I think I have said before that this is the sermon every black, woman minister I know shares at some point as part of her ministry. And it’s from Beloved by Toni Morrison. It is the sermon given by Baby Suggs, Holy to her people, primarily ex-slaves.

“Here,” she said, “in this here place, we flesh; flesh that weeps, laughs; flesh that dances on bare feet in grass. Love it. Love it hard. Yonder they do not love your flesh. They despise it… No more do they love the skin on your back. Yonder they flay it. And O my people they do not love your hands. Those they only use, tie, bind, chop off and leave empty. Love your hands! Love them! Raise them up and kiss them. Touch others with them, pat them together, stroke them on your face ‘cause they don’t love that either. You got to love it, you! And no, they ain’t in love with your mouth. Yonder, out there, they will see it broken and break it again. What you say out of it they will not heed…What you put into it to nourish your body they will snatch away and give leavins instead. No they don’t love your mouth. You got to love it."

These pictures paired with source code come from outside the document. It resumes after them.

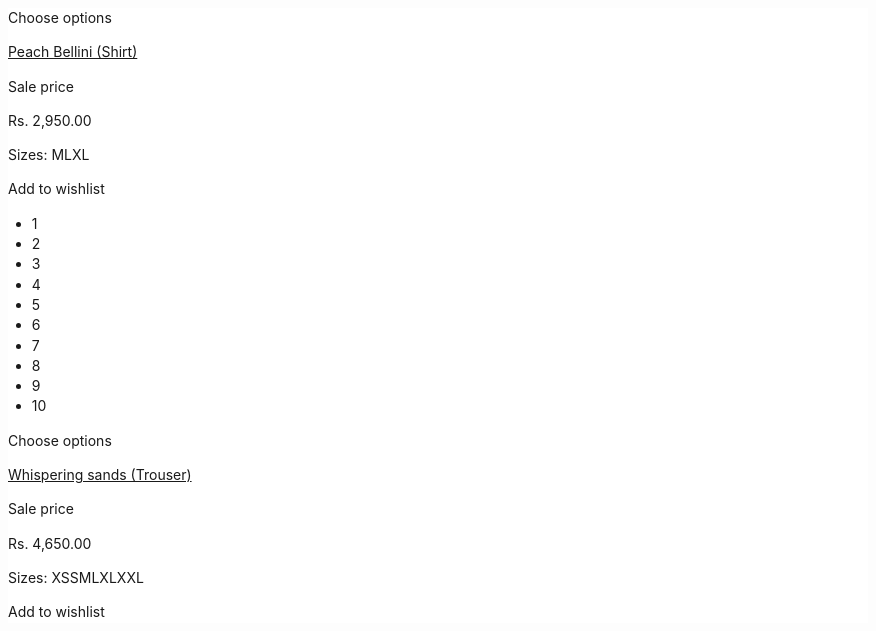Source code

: Choose options

[Peach Bellini (Shirt)](/products/peach-bellini-shirt)

Sale price

Rs. 2,950.00

Sizes: MLXL

Add to wishlist

[](/products/whispering-sands)

[](/products/whispering-sands)

[](/products/whispering-sands)

[](/products/whispering-sands)

[](/products/whispering-sands)

[](/products/whispering-sands)

[](/products/whispering-sands)

[](/products/whispering-sands)

[](/products/whispering-sands)

[](/products/whispering-sands)

[](/products/whispering-sands)

- 1
- 2
- 3
- 4
- 5
- 6
- 7
- 8
- 9
- 10

Choose options

[Whispering sands (Trouser)](/products/whispering-sands)

Sale price

Rs. 4,650.00

Sizes: XSSMLXLXXL

Add to wishlist

[](/products/snowy-streaks-shirt)

[](/products/snowy-streaks-shirt)

[](/products/snowy-streaks-shirt)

"This is flesh I’m talking about here. Flesh that needs to be loved. Feet that need to rest and to dance; backs that need support; shoulders that need arms, strong arms I’m telling you. And oh my people, out yonder, hear me, they do not love your neck unnoosed and straight. So love your neck; put a hand on it, grace it, stroke it, and hold it up. And all your inside parts that they’d just as soon slop for hogs, you got to love them. The dark, dark liver - love it, love it, and the beat and beating heart, love that too. More than eyes or feet… More than your life-holding womb and your live-giving private parts, hear me now, love your heart. For this is the prize."

You’ve got to love yourself. And you’ve got love the work that you do. We have got to turn this entire world on its head; that’s says to be spiritual, to seek vocation, is about lack and scarcity. It’s not. It’s about loving yourself, loving your work, loving your hands, loving your heart, loving your feet! Because out there in the larger world it may never get appreciated by others.

This is the Journey -- love, love, love. It starts with love, it ends with love, and it is sustained by love. Never forget that.

How can you be the beauty, the star, and the beacon in this world if you can’t love yourself? It’s not possible.

This is the Journey we’re on. We are discovering ourselves; we are rediscovering ourselves; so that we can learn to love ourselves -- in all our gloriousness and all our pettiness; in all our strengths and all our weaknesses; in all of our boundless beauty and all of our limitations. It’s the work of a lifetime, and all I ask is that you take a step every chance you can.

That’s why we’re here, that’s the Journey.

Even in the midst of darkness; even in the midst of fear, sadness and grief -- love, love, love.